__Data__:

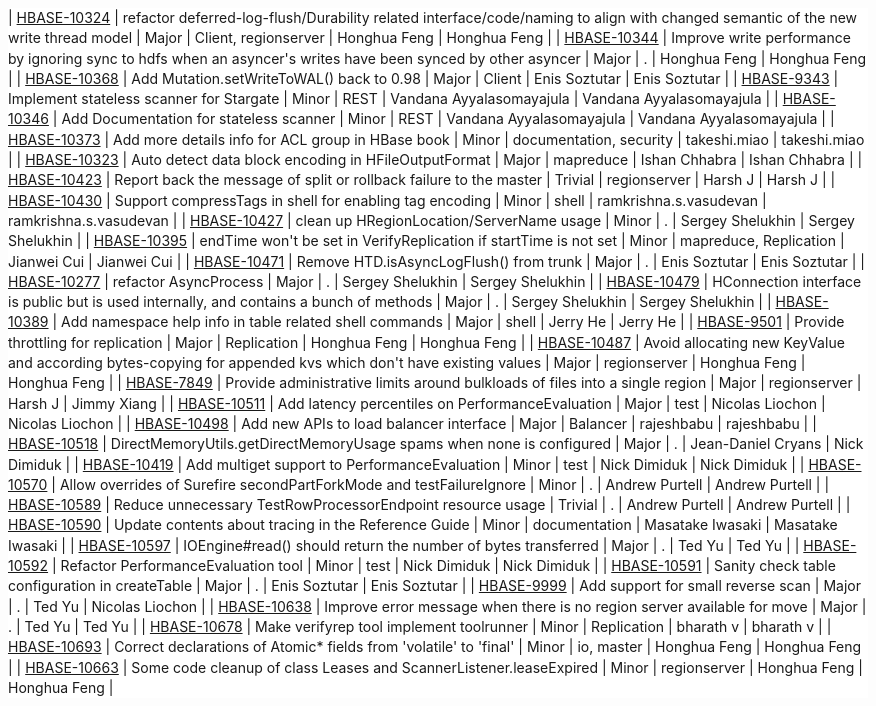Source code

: | [HBASE-10324](https://issues.apache.org/jira/browse/HBASE-10324) | refactor deferred-log-flush/Durability related interface/code/naming to align with changed semantic of the new write thread model |  Major | Client, regionserver | Honghua Feng | Honghua Feng |
| [HBASE-10344](https://issues.apache.org/jira/browse/HBASE-10344) | Improve write performance by ignoring sync to hdfs when an asyncer's writes have been synced by other asyncer |  Major | . | Honghua Feng | Honghua Feng |
| [HBASE-10368](https://issues.apache.org/jira/browse/HBASE-10368) | Add Mutation.setWriteToWAL() back to 0.98 |  Major | Client | Enis Soztutar | Enis Soztutar |
| [HBASE-9343](https://issues.apache.org/jira/browse/HBASE-9343) | Implement stateless scanner for Stargate |  Minor | REST | Vandana Ayyalasomayajula | Vandana Ayyalasomayajula |
| [HBASE-10346](https://issues.apache.org/jira/browse/HBASE-10346) | Add Documentation for stateless scanner |  Minor | REST | Vandana Ayyalasomayajula | Vandana Ayyalasomayajula |
| [HBASE-10373](https://issues.apache.org/jira/browse/HBASE-10373) | Add more details info for ACL group in HBase book |  Minor | documentation, security | takeshi.miao | takeshi.miao |
| [HBASE-10323](https://issues.apache.org/jira/browse/HBASE-10323) | Auto detect data block encoding in HFileOutputFormat |  Major | mapreduce | Ishan Chhabra | Ishan Chhabra |
| [HBASE-10423](https://issues.apache.org/jira/browse/HBASE-10423) | Report back the message of split or rollback failure to the master |  Trivial | regionserver | Harsh J | Harsh J |
| [HBASE-10430](https://issues.apache.org/jira/browse/HBASE-10430) | Support compressTags in shell for enabling tag encoding |  Minor | shell | ramkrishna.s.vasudevan | ramkrishna.s.vasudevan |
| [HBASE-10427](https://issues.apache.org/jira/browse/HBASE-10427) | clean up HRegionLocation/ServerName usage |  Minor | . | Sergey Shelukhin | Sergey Shelukhin |
| [HBASE-10395](https://issues.apache.org/jira/browse/HBASE-10395) | endTime won't be set in VerifyReplication if startTime is not set |  Minor | mapreduce, Replication | Jianwei Cui | Jianwei Cui |
| [HBASE-10471](https://issues.apache.org/jira/browse/HBASE-10471) | Remove HTD.isAsyncLogFlush() from trunk |  Major | . | Enis Soztutar | Enis Soztutar |
| [HBASE-10277](https://issues.apache.org/jira/browse/HBASE-10277) | refactor AsyncProcess |  Major | . | Sergey Shelukhin | Sergey Shelukhin |
| [HBASE-10479](https://issues.apache.org/jira/browse/HBASE-10479) | HConnection interface is public but is used internally, and contains a bunch of methods |  Major | . | Sergey Shelukhin | Sergey Shelukhin |
| [HBASE-10389](https://issues.apache.org/jira/browse/HBASE-10389) | Add namespace help info in table related shell commands |  Major | shell | Jerry He | Jerry He |
| [HBASE-9501](https://issues.apache.org/jira/browse/HBASE-9501) | Provide throttling for replication |  Major | Replication | Honghua Feng | Honghua Feng |
| [HBASE-10487](https://issues.apache.org/jira/browse/HBASE-10487) | Avoid allocating new KeyValue and according bytes-copying for appended kvs which don't have existing values |  Major | regionserver | Honghua Feng | Honghua Feng |
| [HBASE-7849](https://issues.apache.org/jira/browse/HBASE-7849) | Provide administrative limits around bulkloads of files into a single region |  Major | regionserver | Harsh J | Jimmy Xiang |
| [HBASE-10511](https://issues.apache.org/jira/browse/HBASE-10511) | Add latency percentiles on PerformanceEvaluation |  Major | test | Nicolas Liochon | Nicolas Liochon |
| [HBASE-10498](https://issues.apache.org/jira/browse/HBASE-10498) | Add new APIs to load balancer interface |  Major | Balancer | rajeshbabu | rajeshbabu |
| [HBASE-10518](https://issues.apache.org/jira/browse/HBASE-10518) | DirectMemoryUtils.getDirectMemoryUsage spams when none is configured |  Major | . | Jean-Daniel Cryans | Nick Dimiduk |
| [HBASE-10419](https://issues.apache.org/jira/browse/HBASE-10419) | Add multiget support to PerformanceEvaluation |  Minor | test | Nick Dimiduk | Nick Dimiduk |
| [HBASE-10570](https://issues.apache.org/jira/browse/HBASE-10570) | Allow overrides of Surefire secondPartForkMode and testFailureIgnore |  Minor | . | Andrew Purtell | Andrew Purtell |
| [HBASE-10589](https://issues.apache.org/jira/browse/HBASE-10589) | Reduce unnecessary TestRowProcessorEndpoint resource usage |  Trivial | . | Andrew Purtell | Andrew Purtell |
| [HBASE-10590](https://issues.apache.org/jira/browse/HBASE-10590) | Update contents about tracing in the Reference Guide |  Minor | documentation | Masatake Iwasaki | Masatake Iwasaki |
| [HBASE-10597](https://issues.apache.org/jira/browse/HBASE-10597) | IOEngine#read() should return the number of bytes transferred |  Major | . | Ted Yu | Ted Yu |
| [HBASE-10592](https://issues.apache.org/jira/browse/HBASE-10592) | Refactor PerformanceEvaluation tool |  Minor | test | Nick Dimiduk | Nick Dimiduk |
| [HBASE-10591](https://issues.apache.org/jira/browse/HBASE-10591) | Sanity check table configuration in createTable |  Major | . | Enis Soztutar | Enis Soztutar |
| [HBASE-9999](https://issues.apache.org/jira/browse/HBASE-9999) | Add support for small reverse scan |  Major | . | Ted Yu | Nicolas Liochon |
| [HBASE-10638](https://issues.apache.org/jira/browse/HBASE-10638) | Improve error message when there is no region server available for move |  Major | . | Ted Yu | Ted Yu |
| [HBASE-10678](https://issues.apache.org/jira/browse/HBASE-10678) | Make verifyrep tool implement toolrunner |  Minor | Replication | bharath v | bharath v |
| [HBASE-10693](https://issues.apache.org/jira/browse/HBASE-10693) | Correct declarations of Atomic\* fields from 'volatile' to 'final' |  Minor | io, master | Honghua Feng | Honghua Feng |
| [HBASE-10663](https://issues.apache.org/jira/browse/HBASE-10663) | Some code cleanup of class Leases and ScannerListener.leaseExpired |  Minor | regionserver | Honghua Feng | Honghua Feng |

__What to work on__: Each record above goes into the copy word for word; the pictures do not.

__Exercise output__:
Source code

: | [HBASE-10324](https://issues.apache.org/jira/browse/HBASE-10324) | refactor deferred-log-flush/Durability related interface/code/naming to align with changed semantic of the new write thread model |  Major | Client, regionserver | Honghua Feng | Honghua Feng |
| [HBASE-10344](https://issues.apache.org/jira/browse/HBASE-10344) | Improve write performance by ignoring sync to hdfs when an asyncer's writes have been synced by other asyncer |  Major | . | Honghua Feng | Honghua Feng |
| [HBASE-10368](https://issues.apache.org/jira/browse/HBASE-10368) | Add Mutation.setWriteToWAL() back to 0.98 |  Major | Client | Enis Soztutar | Enis Soztutar |
| [HBASE-9343](https://issues.apache.org/jira/browse/HBASE-9343) | Implement stateless scanner for Stargate |  Minor | REST | Vandana Ayyalasomayajula | Vandana Ayyalasomayajula |
| [HBASE-10346](https://issues.apache.org/jira/browse/HBASE-10346) | Add Documentation for stateless scanner |  Minor | REST | Vandana Ayyalasomayajula | Vandana Ayyalasomayajula |
| [HBASE-10373](https://issues.apache.org/jira/browse/HBASE-10373) | Add more details info for ACL group in HBase book |  Minor | documentation, security | takeshi.miao | takeshi.miao |
| [HBASE-10323](https://issues.apache.org/jira/browse/HBASE-10323) | Auto detect data block encoding in HFileOutputFormat |  Major | mapreduce | Ishan Chhabra | Ishan Chhabra |
| [HBASE-10423](https://issues.apache.org/jira/browse/HBASE-10423) | Report back the message of split or rollback failure to the master |  Trivial | regionserver | Harsh J | Harsh J |
| [HBASE-10430](https://issues.apache.org/jira/browse/HBASE-10430) | Support compressTags in shell for enabling tag encoding |  Minor | shell | ramkrishna.s.vasudevan | ramkrishna.s.vasudevan |
| [HBASE-10427](https://issues.apache.org/jira/browse/HBASE-10427) | clean up HRegionLocation/ServerName usage |  Minor | . | Sergey Shelukhin | Sergey Shelukhin |
| [HBASE-10395](https://issues.apache.org/jira/browse/HBASE-10395) | endTime won't be set in VerifyReplication if startTime is not set |  Minor | mapreduce, Replication | Jianwei Cui | Jianwei Cui |
| [HBASE-10471](https://issues.apache.org/jira/browse/HBASE-10471) | Remove HTD.isAsyncLogFlush() from trunk |  Major | . | Enis Soztutar | Enis Soztutar |
| [HBASE-10277](https://issues.apache.org/jira/browse/HBASE-10277) | refactor AsyncProcess |  Major | . | Sergey Shelukhin | Sergey Shelukhin |
| [HBASE-10479](https://issues.apache.org/jira/browse/HBASE-10479) | HConnection interface is public but is used internally, and contains a bunch of methods |  Major | . | Sergey Shelukhin | Sergey Shelukhin |
| [HBASE-10389](https://issues.apache.org/jira/browse/HBASE-10389) | Add namespace help info in table related shell commands |  Major | shell | Jerry He | Jerry He |
| [HBASE-9501](https://issues.apache.org/jira/browse/HBASE-9501) | Provide throttling for replication |  Major | Replication | Honghua Feng | Honghua Feng |
| [HBASE-10487](https://issues.apache.org/jira/browse/HBASE-10487) | Avoid allocating new KeyValue and according bytes-copying for appended kvs which don't have existing values |  Major | regionserver | Honghua Feng | Honghua Feng |
| [HBASE-7849](https://issues.apache.org/jira/browse/HBASE-7849) | Provide administrative limits around bulkloads of files into a single region |  Major | regionserver | Harsh J | Jimmy Xiang |
| [HBASE-10511](https://issues.apache.org/jira/browse/HBASE-10511) | Add latency percentiles on PerformanceEvaluation |  Major | test | Nicolas Liochon | Nicolas Liochon |
| [HBASE-10498](https://issues.apache.org/jira/browse/HBASE-10498) | Add new APIs to load balancer interface |  Major | Balancer | rajeshbabu | rajeshbabu |
| [HBASE-10518](https://issues.apache.org/jira/browse/HBASE-10518) | DirectMemoryUtils.getDirectMemoryUsage spams when none is configured |  Major | . | Jean-Daniel Cryans | Nick Dimiduk |
| [HBASE-10419](https://issues.apache.org/jira/browse/HBASE-10419) | Add multiget support to PerformanceEvaluation |  Minor | test | Nick Dimiduk | Nick Dimiduk |
| [HBASE-10570](https://issues.apache.org/jira/browse/HBASE-10570) | Allow overrides of Surefire secondPartForkMode and testFailureIgnore |  Minor | . | Andrew Purtell | Andrew Purtell |
| [HBASE-10589](https://issues.apache.org/jira/browse/HBASE-10589) | Reduce unnecessary TestRowProcessorEndpoint resource usage |  Trivial | . | Andrew Purtell | Andrew Purtell |
| [HBASE-10590](https://issues.apache.org/jira/browse/HBASE-10590) | Update contents about tracing in the Reference Guide |  Minor | documentation | Masatake Iwasaki | Masatake Iwasaki |
| [HBASE-10597](https://issues.apache.org/jira/browse/HBASE-10597) | IOEngine#read() should return the number of bytes transferred |  Major | . | Ted Yu | Ted Yu |
| [HBASE-10592](https://issues.apache.org/jira/browse/HBASE-10592) | Refactor PerformanceEvaluation tool |  Minor | test | Nick Dimiduk | Nick Dimiduk |
| [HBASE-10591](https://issues.apache.org/jira/browse/HBASE-10591) | Sanity check table configuration in createTable |  Major | . | Enis Soztutar | Enis Soztutar |
| [HBASE-9999](https://issues.apache.org/jira/browse/HBASE-9999) | Add support for small reverse scan |  Major | . | Ted Yu | Nicolas Liochon |
| [HBASE-10638](https://issues.apache.org/jira/browse/HBASE-10638) | Improve error message when there is no region server available for move |  Major | . | Ted Yu | Ted Yu |
| [HBASE-10678](https://issues.apache.org/jira/browse/HBASE-10678) | Make verifyrep tool implement toolrunner |  Minor | Replication | bharath v | bharath v |
| [HBASE-10693](https://issues.apache.org/jira/browse/HBASE-10693) | Correct declarations of Atomic\* fields from 'volatile' to 'final' |  Minor | io, master | Honghua Feng | Honghua Feng |
| [HBASE-10663](https://issues.apache.org/jira/browse/HBASE-10663) | Some code cleanup of class Leases and ScannerListener.leaseExpired |  Minor | regionserver | Honghua Feng | Honghua Feng |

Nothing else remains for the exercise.